→ Problem requirements
Going down the data below, set down exactly the line with "-54,20 -32,-79 26,-10" and each line after it through the line with "32,-12 6,14 -35,14"; no other lines.

→ Data in this exercise

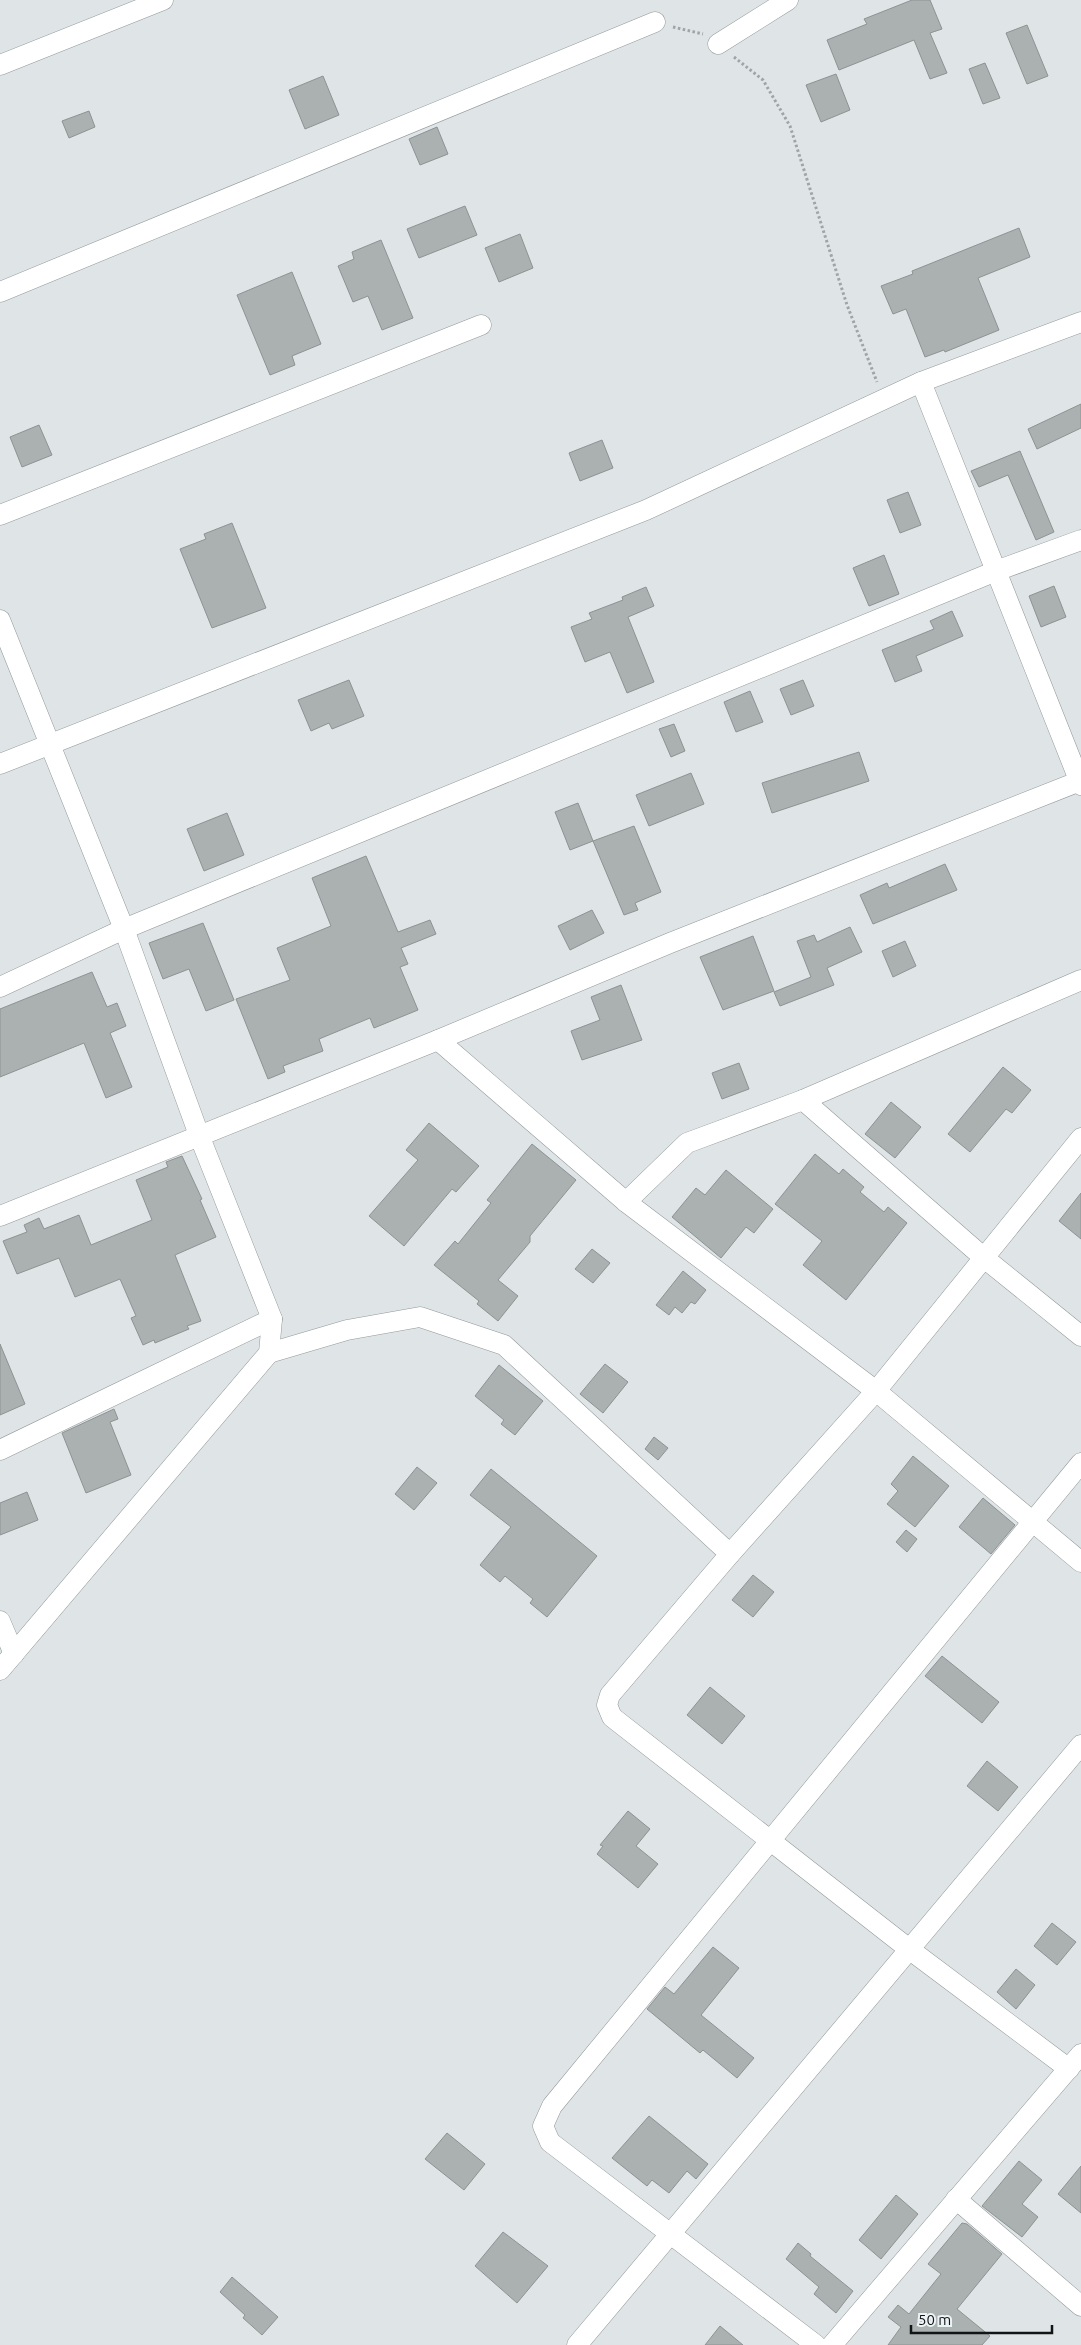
<svg xmlns="http://www.w3.org/2000/svg" width="1081" height="2345" font-family="Ubuntu,sans-serif">
<rect width="100%" height="100%" fill="#dfe5e7"/>
<g fill="#aab1b0" stroke="#8d9392">
<path d="M912,0h18l12,29 -12,4 17,40 -17,6 -16,-39 -75,30 -12,-30 40,-16 -3,-5z"/>
<path d="M1027,25l21,51 -21,8 -21,-51z"/>
<path d="M985,63l15,35 -17,6 -14,-35z"/>
<path d="M836,74l14,36 -29,12 -15,-37z"/>
<path d="M323,76l16,39 -34,14 -16,-39z"/>
<path d="M89,111l6,16 -26,11 -7,-17z"/>
<path d="M437,127l11,27 -28,11 -11,-26z"/>
<path d="M465,206l12,29 -58,23 -12,-29z"/>
<path d="M1019,228l11,29 -52,21 21,52 -54,22 -1,-2 -19,7 -19,-48 -13,5 -12,-28 32,-12 -1,-3z"/>
<path d="M520,234l13,34 -34,14 -14,-34z"/>
<path d="M381,240l32,78 -31,12 -14,-34 -15,6 -15,-36 16,-7 -2,-7z"/>
<path d="M292,272l29,72 -29,12 3,9 -25,10 -33,-80z"/>
<path d="M1081,404v24l-44,21 -9,-20z"/>
<path d="M39,425l13,30 -30,12 -12,-30z"/>
<path d="M602,440l11,28 -33,13 -11,-28z"/>
<path d="M1020,451l34,81 -18,8 -28,-65 -29,12 -8,-16z"/>
<path d="M908,492l13,33 -21,8 -13,-33z"/>
<path d="M232,523l34,85 -54,20 -32,-79 26,-10 -2,-5z"/>
<path d="M884,555l15,39 -30,12 -16,-38z"/>
<path d="M1054,586l12,31 -25,10 -12,-31z"/>
<path d="M646,587l8,19 -26,11 26,65 -27,11 -17,-41 -25,10 -14,-35 21,-8 -3,-6 34,-13 -1,-3z"/>
<path d="M952,611l11,25 -47,20 6,15 -27,11 -13,-32 52,-21 -4,-8z"/>
<path d="M349,680l15,36 -32,13 -3,-6 -18,8 -13,-31z"/>
<path d="M803,680l11,26 -23,9 -11,-26z"/>
<path d="M750,691l13,31 -27,10 -12,-30z"/>
<path d="M674,724l11,27 -14,6 -12,-28z"/>
<path d="M859,752l10,29 -97,32 -10,-30z"/>
<path d="M691,773l13,31 -55,22 -13,-31z"/>
<path d="M578,803l15,38 -23,9 -15,-38z"/>
<path d="M227,813l17,42 -40,16 -17,-42z"/>
<path d="M634,826l27,66 -26,11 3,7 -14,5 -31,-74z"/>
<path d="M366,856l32,76 32,-12 6,14 -35,14 7,16 -8,3 18,43 -44,18 -4,-10 -51,21 4,12 -40,15 2,6 -17,7 -32,-80 54,-19 -13,-32 54,-22 -19,-48z"/>
<path d="M945,864l12,26 -84,34 -13,-29 27,-12 2,5z"/>
<path d="M592,910l12,23 -34,17 -12,-24z"/>
<path d="M203,923l31,77 -28,11 -17,-42 -26,10 -14,-36z"/>
<path d="M850,927l12,25 -35,16 7,17 -54,21 -6,-14 37,-15 -14,-36 17,-6 3,7z"/>
<path d="M753,936l21,55 -51,19 -23,-53z"/>
<path d="M905,941l11,25 -23,11 -11,-26z"/>
<path d="M92,972l15,35 10,-4 9,23 -16,7 22,54 -26,11 -22,-55 -84,34v-68z"/>
<path d="M621,985l21,55 -60,20 -11,-29 29,-11 -9,-23z"/>
<path d="M739,1063l10,26 -27,10 -10,-26z"/>
<path d="M1003,1067l28,23 -19,23 -6,-4 -36,43 -22,-18z"/>
<path d="M891,1102l30,25 -26,31 -30,-24z"/>
<path d="M429,1123l50,43 -23,26 -4,-3 -48,57 -35,-30 49,-56 -12,-10z"/>
<path d="M532,1144l44,36 -46,56v6l-32,38 20,16 -20,25 -21,-17 2,-3 -45,-36 21,-24 3,3 33,-41 -4,-3z"/>
<path d="M815,1154l24,20 4,-5 21,18 -4,5 24,20 4,-5 19,16 -61,77 -43,-35 19,-24 -47,-37z"/>
<path d="M182,1156l20,43 -2,1 16,37 -41,18 26,66 -14,5 2,3 -34,14 -1,-3 -11,5 -12,-27 5,-2 -16,-37 -45,18 -16,-39 -42,16 -14,-33 24,-9 -3,-7 15,-7 5,11 35,-14 12,30 61,-25 -16,-40 32,-13 -2,-5z"/>
<path d="M726,1170l47,39 -19,24 -8,-6 -25,31 -49,-41 24,-29 9,7z"/>
<path d="M1081,1193v46l-22,-18z"/>
<path d="M592,1249l18,14 -17,20 -18,-14z"/>
<path d="M683,1271l23,19 -11,14 -4,-2 -9,11 -7,-6 -6,8 -13,-10z"/>
<path d="M0,1344l25,60 -25,11z"/>
<path d="M605,1364l23,18 -25,31 -23,-19z"/>
<path d="M499,1365l44,36 -28,34 -14,-11 3,-4 -29,-24z"/>
<path d="M114,1409l4,10 -8,3 21,53 -45,18 -24,-60z"/>
<path d="M654,1437l14,11 -10,12 -13,-11z"/>
<path d="M913,1456l36,30 -34,41 -28,-23 11,-13 -7,-7z"/>
<path d="M417,1467l20,16 -23,27 -19,-16z"/>
<path d="M491,1469l106,87 -50,61 -17,-14 3,-4 -28,-23 -5,6 -20,-17 31,-38 -41,-32z"/>
<path d="M27,1492l11,28 -38,15v-32z"/>
<path d="M983,1498l32,27 -24,29 -32,-27z"/>
<path d="M906,1530l11,9 -10,13 -11,-10z"/>
<path d="M753,1575l21,17 -21,25 -21,-17z"/>
<path d="M942,1656l57,46 -17,21 -57,-47z"/>
<path d="M710,1687l35,29 -23,28 -35,-29z"/>
<path d="M987,1761l31,26 -20,24 -31,-25z"/>
<path d="M628,1811l22,18 -14,17 22,18 -20,24 -41,-34 6,-8 -3,-1z"/>
<path d="M1052,1923l24,19 -19,23 -23,-19z"/>
<path d="M713,1947l26,21 -38,47 53,43 -17,20 -34,-28 -3,3 -53,-44 18,-22 9,7z"/>
<path d="M1016,1969l19,16 -19,24 -19,-17z"/>
<path d="M649,2116l59,48 -12,15 -9,-8 -18,22 -17,-13 -5,6 -35,-28z"/>
<path d="M447,2133l38,31 -21,26 -39,-31z"/>
<path d="M1019,2161l23,19 -20,24 16,13 -16,20 -40,-31z"/>
<path d="M1081,2166v47l-23,-19z"/>
<path d="M896,2195l22,19 -37,45 -22,-19z"/>
<path d="M962,2223l5,1 35,30 -45,55 33,27 -8,9h-94l13,-18 -13,-10 10,-12 11,9 32,-40 -13,-10z"/>
<path d="M503,2232l45,34 -31,37 -42,-37z"/>
<path d="M798,2243l13,11 -1,2 43,35 -17,22 -22,-19 5,-7 -33,-28z"/>
<path d="M232,2277l46,40 -16,18 -19,-17 2,-3 -25,-23z"/>
<path d="M720,2326l23,19h-38z"/>
</g>
<g fill="none" stroke-linecap="round" stroke-linejoin="round">
<defs>
<g id="minor">
<path d="M718,44l70,-44"/>
<path d="M0,65l163,-65"/>
<path d="M0,292l655,-270"/>
<path d="M921,382l160,403"/>
<path d="M0,515l481,-190"/>
<path d="M0,620l124,309 75,206 73,184 -3,34 -269,317"/>
<path d="M0,764l646,-254 275,-128 160,-60"/>
<path d="M0,987l124,-58 872,-358 85,-31"/>
<path d="M438,1040l188,162 250,189 205,171"/>
<path d="M803,1100l180,157 98,79"/>
<path d="M626,1202l61,-59 116,-43 278,-120"/>
<path d="M0,1216l438,-176 232,-97 410,-162"/>
<path d="M269,1353l78,-23 73,-13 84,28 226,209"/>
<path d="M0,1450l272,-131"/>
<path d="M0,1621l14,33"/>
<path d="M1069,2069l-160,-120 -297,-232 -5,-12 3,-10 120,-141 146,-163 205,-253"/>
<path d="M956,2199l125,107"/>
<path d="M577,2345l504,-600"/>
<path d="M816,2345l-266,-203 -7,-16 9,-20 529,-643"/>
<path d="M832,2345l249,-291"/>
</g>
</defs>
<use href="#minor" stroke="#93999a" stroke-width="21"/>
<g stroke="#9fa4a5" stroke-width="3" stroke-dasharray="2.5 2.5" stroke-linecap="butt">
<path d="M673,27l30,7"/>
<path d="M734,57l29,23 27,46 57,179 30,77"/>
</g>
<use href="#minor" stroke="#fff" stroke-width="20"/>
</g>
<path d="M911 2325v8h141v-8" fill="none" stroke="#121415" stroke-width="2.5"/>
<text x="918" y="2325" font-size="15" fill="#121415" stroke="#ecf3f4" stroke-width="4" paint-order="stroke">50 m</text>
</svg>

→ Answer for the task
<path d="M232,523l34,85 -54,20 -32,-79 26,-10 -2,-5z"/>
<path d="M884,555l15,39 -30,12 -16,-38z"/>
<path d="M1054,586l12,31 -25,10 -12,-31z"/>
<path d="M646,587l8,19 -26,11 26,65 -27,11 -17,-41 -25,10 -14,-35 21,-8 -3,-6 34,-13 -1,-3z"/>
<path d="M952,611l11,25 -47,20 6,15 -27,11 -13,-32 52,-21 -4,-8z"/>
<path d="M349,680l15,36 -32,13 -3,-6 -18,8 -13,-31z"/>
<path d="M803,680l11,26 -23,9 -11,-26z"/>
<path d="M750,691l13,31 -27,10 -12,-30z"/>
<path d="M674,724l11,27 -14,6 -12,-28z"/>
<path d="M859,752l10,29 -97,32 -10,-30z"/>
<path d="M691,773l13,31 -55,22 -13,-31z"/>
<path d="M578,803l15,38 -23,9 -15,-38z"/>
<path d="M227,813l17,42 -40,16 -17,-42z"/>
<path d="M634,826l27,66 -26,11 3,7 -14,5 -31,-74z"/>
<path d="M366,856l32,76 32,-12 6,14 -35,14 7,16 -8,3 18,43 -44,18 -4,-10 -51,21 4,12 -40,15 2,6 -17,7 -32,-80 54,-19 -13,-32 54,-22 -19,-48z"/>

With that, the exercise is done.